**Exercise instructions:**
From the entries below, retype only the lines from the one with "left elbow: (96, 232)" through the one with "left back paw: (134, 258)", exactly as written.
(Beginning of Record extracts)
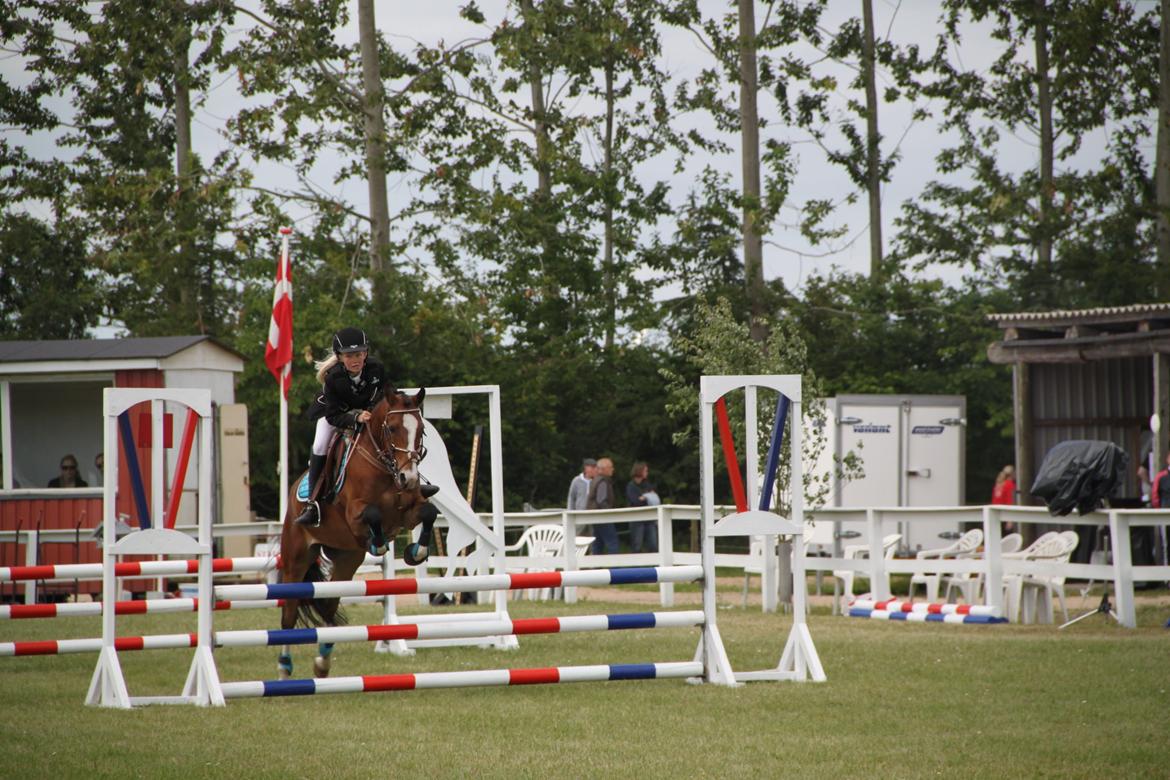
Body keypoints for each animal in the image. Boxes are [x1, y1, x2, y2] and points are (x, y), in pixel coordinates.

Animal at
(End of Record extracts)
(Beginning of Record extracts)
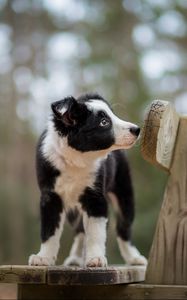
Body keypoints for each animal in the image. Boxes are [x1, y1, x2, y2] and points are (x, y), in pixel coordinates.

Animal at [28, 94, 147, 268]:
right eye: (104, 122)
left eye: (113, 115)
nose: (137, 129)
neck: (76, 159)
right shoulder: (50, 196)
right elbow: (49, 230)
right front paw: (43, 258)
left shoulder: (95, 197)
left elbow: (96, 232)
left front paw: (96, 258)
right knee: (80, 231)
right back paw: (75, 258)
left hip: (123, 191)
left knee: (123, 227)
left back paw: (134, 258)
(End of Record extracts)
**Reply to the exercise:**
left elbow: (96, 232)
left front paw: (96, 258)
right knee: (80, 231)
right back paw: (75, 258)
left hip: (123, 191)
left knee: (123, 227)
left back paw: (134, 258)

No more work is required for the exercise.